La situation politique en République démocratique du Congo continue de susciter de vives réactions. Dans une tribune au ton particulièrement incisif, le Prix Nobel de la paix Denis Mukwege s’interroge sur le fonctionnement actuel des institutions et dénonce une dérive préoccupante de la gouvernance démocratique.
Des démissions qui interrogent
L’ancien chef de l’État et médecin engagé revient notamment sur les récentes démissions de Vital Kamerhe et du sénateur Modeste Bahati Lukwebo. Si de tels actes peuvent relever, en principe, d’une logique démocratique, Denis Mukwege estime que les circonstances qui les entourent posent problème.
Selon lui, ces départs seraient liés à leur opposition à un éventuel projet de révision constitutionnelle, soutenu par certains proches du pouvoir. Une situation qu’il juge symptomatique d’un climat politique où l’expression du désaccord devient coûteuse.
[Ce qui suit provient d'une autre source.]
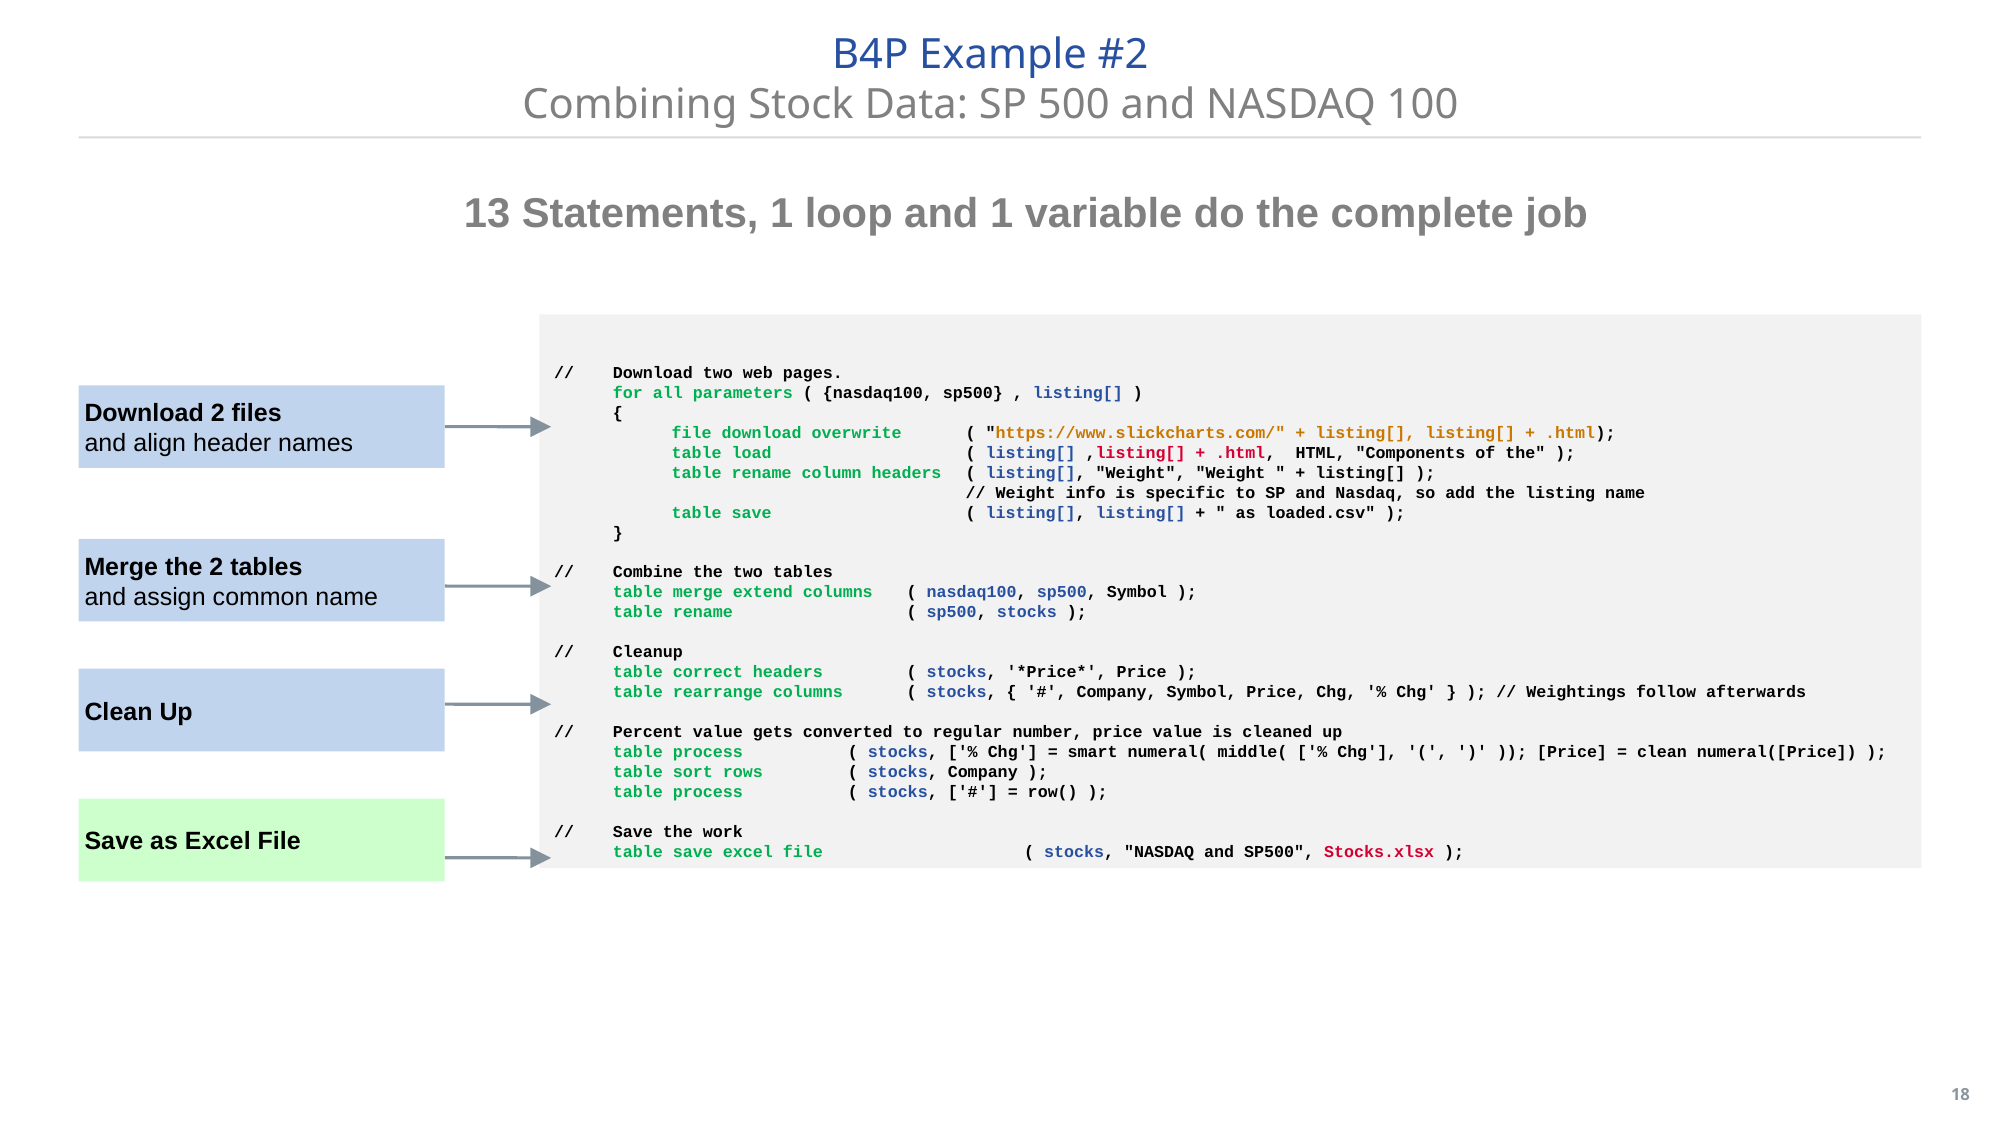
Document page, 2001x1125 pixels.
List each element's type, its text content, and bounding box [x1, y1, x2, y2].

text_box Merge the 2 tables and assign common name [78, 538, 445, 622]
text_box // Download two web pages. for all parameters ( {nasdaq100, sp500} , listing[] ) { file download overwrite ( "https://www.slickcharts.com/" + listing[], listing[] + .html); table load ( listing[] ,listing[] + .html, HTML, "Components of the" ); table rename column headers ( listing[], "Weight", "Weight " + listing[] ); // Weight info is specific to SP and Nasdaq, so add the listing name table save ( listing[], listing[] + " as loaded.csv" ); } // Combine the two tables table merge extend columns ( nasdaq100, sp500, Symbol ); table rename ( sp500, stocks ); // Cleanup table correct headers ( stocks, '*Price*', Price ); table rearrange columns ( stocks, { '#', Company, Symbol, Price, Chg, '% Chg' } ); // Weightings follow afterwards // Percent value gets converted to regular number, price value is cleaned up table process ( stocks, ['% Chg'] = smart numeral( middle( ['% Chg'], '(', ')' )); [Price] = clean numeral([Price]) ); table sort rows ( stocks, Company ); table process ( stocks, ['#'] = row() ); // Save the work table save excel file ( stocks, "NASDAQ and SP500", Stocks.xlsx ); [539, 314, 1922, 869]
text_box 13 Statements, 1 loop and 1 variable do the complete job [449, 178, 1604, 244]
text_box Download 2 files and align header names [78, 385, 445, 468]
text_box Clean Up [78, 668, 445, 752]
text_box Save as Excel File [78, 798, 445, 882]
title B4P Example #2 Combining Stock Data: SP 500 and NASDAQ 100 [76, 19, 1920, 138]
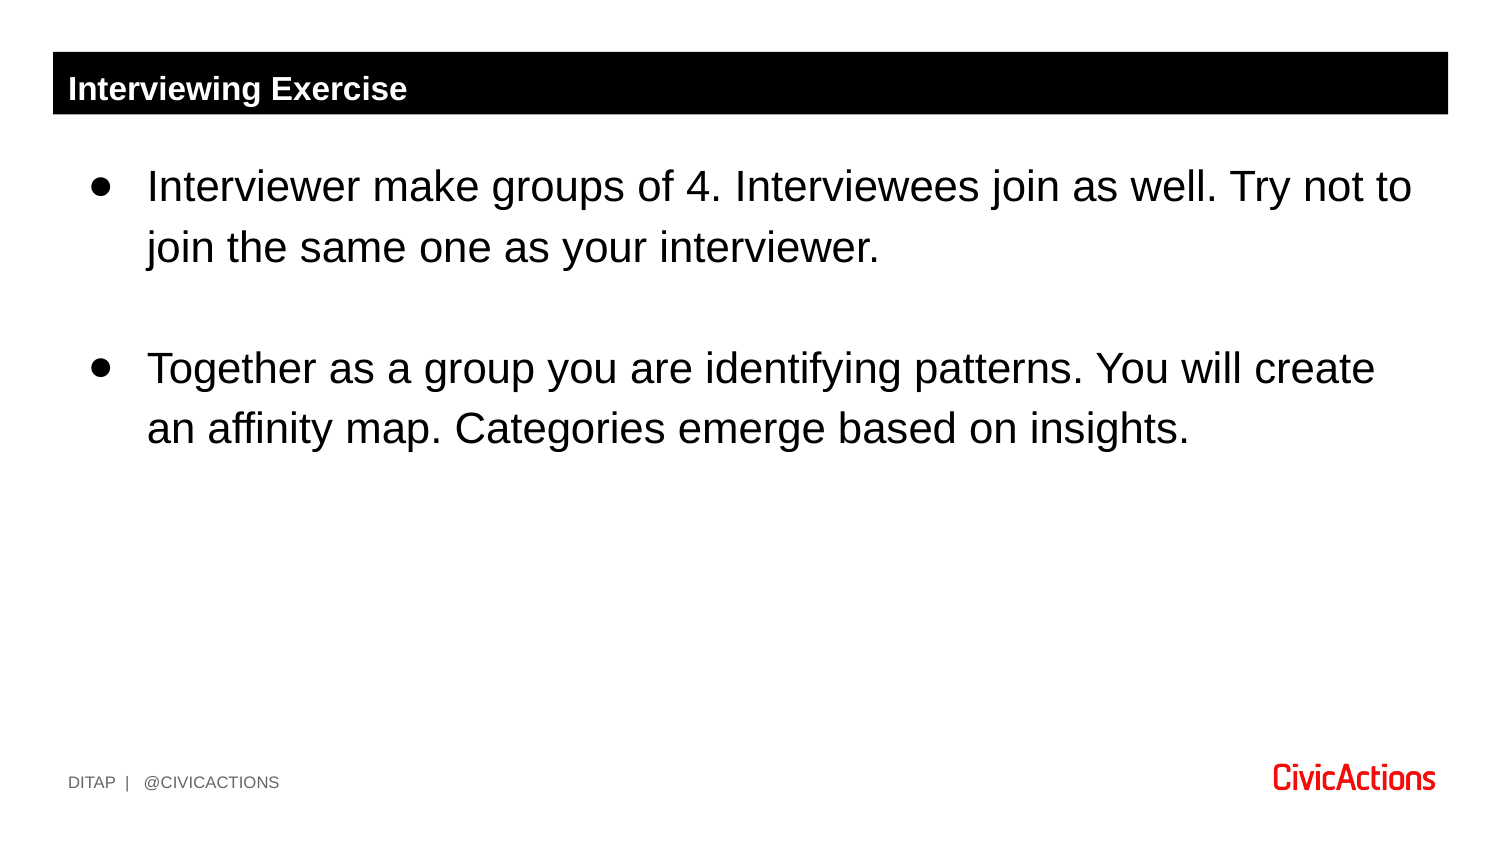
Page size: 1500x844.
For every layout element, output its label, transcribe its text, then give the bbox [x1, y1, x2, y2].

title Interviewing Exercise [53, 51, 1449, 115]
text_box Interviewer make groups of 4. Interviewees join as well. Try not to join the same one as your interviewer. Together as a group you are identifying patterns. You will create an affinity map. Categories emerge based on insights. [56, 135, 1443, 844]
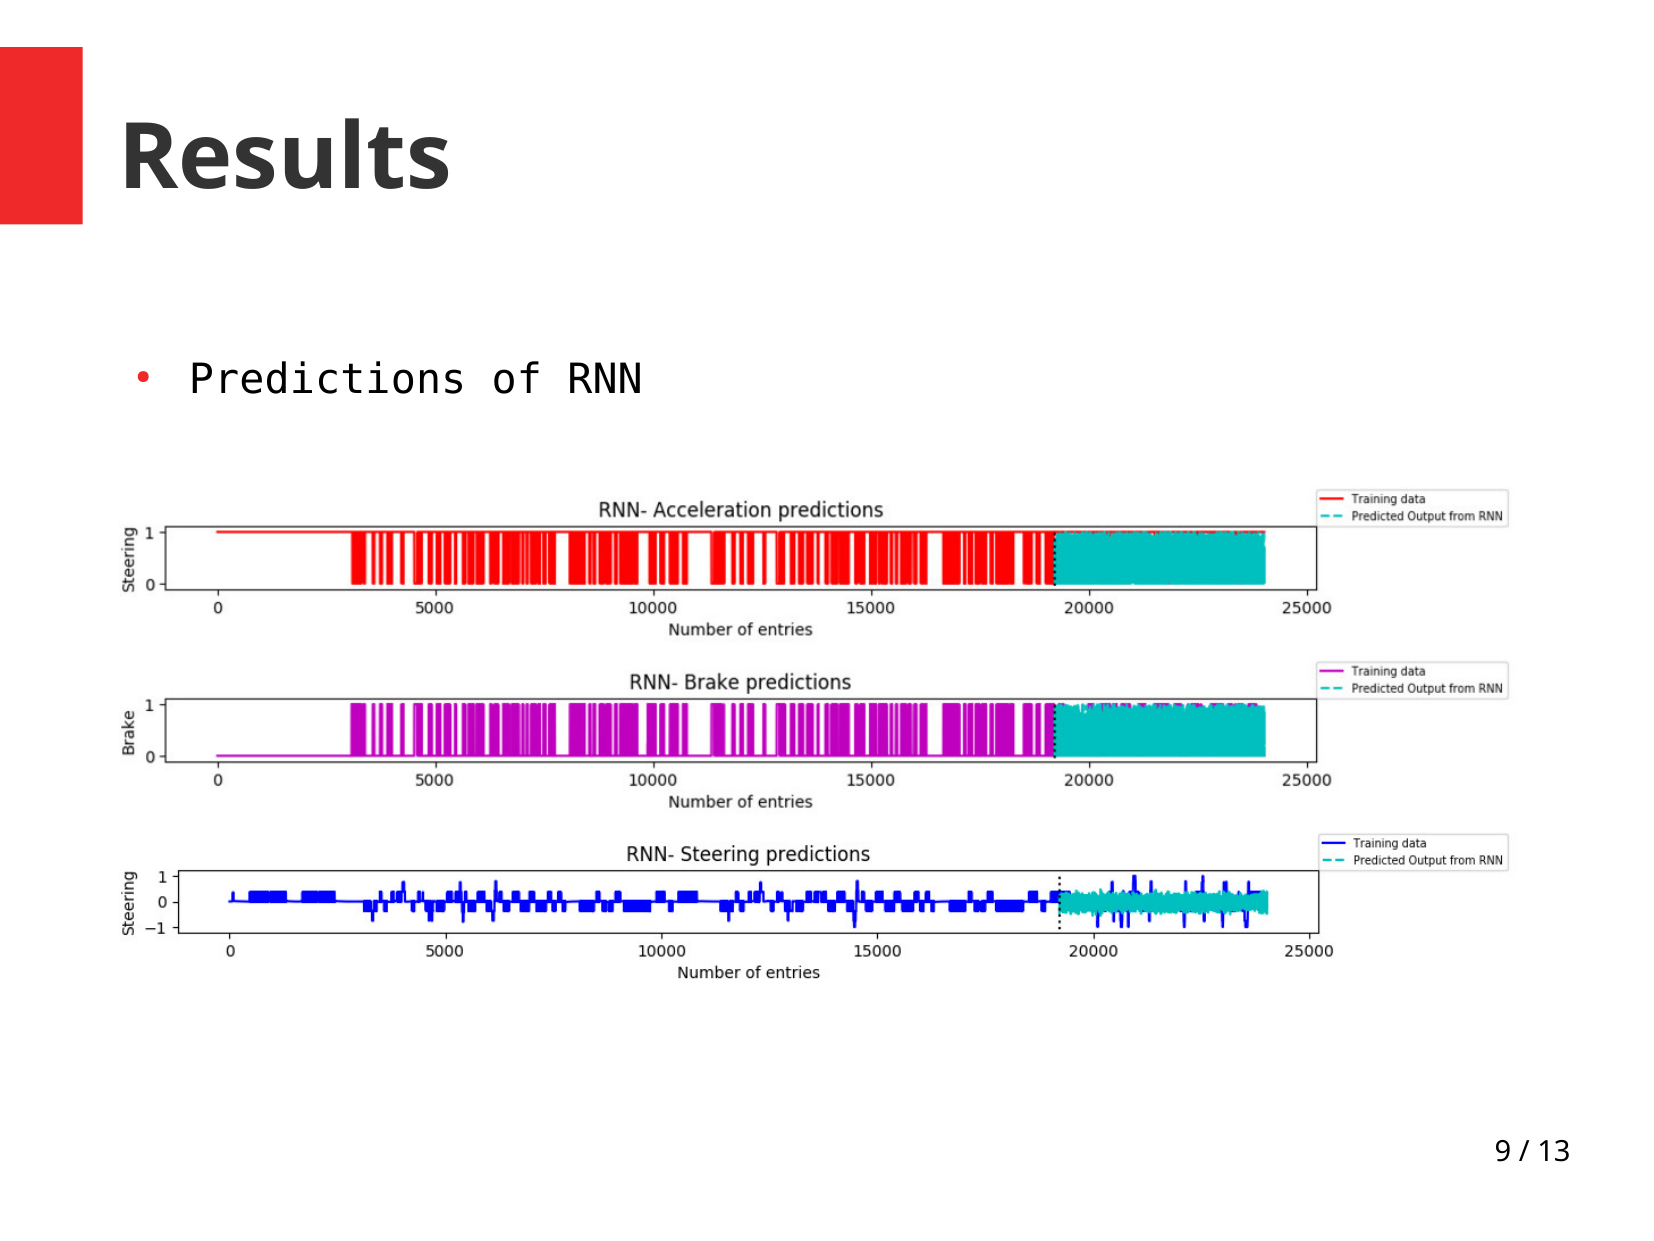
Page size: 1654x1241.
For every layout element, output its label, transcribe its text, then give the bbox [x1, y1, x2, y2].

Une critique sévère du fonctionnement institutionnel
Dans son analyse, Denis Mukwege dénonce une « inversion des rôles » au sein des institutions congolaises. Alors que, dans une démocratie, les élus sont censés contrôler l’action de l’exécutif, il affirme qu’en RDC, ce sont désormais les responsables politiques qui subissent des pressions pour leur positionnement.
Il critique notamment l’attitude de certains leaders qui, après avoir affiché une opposition de principe, auraient sollicité la clémence du pouvoir, affaiblissant ainsi, selon lui, la portée de leur engagement.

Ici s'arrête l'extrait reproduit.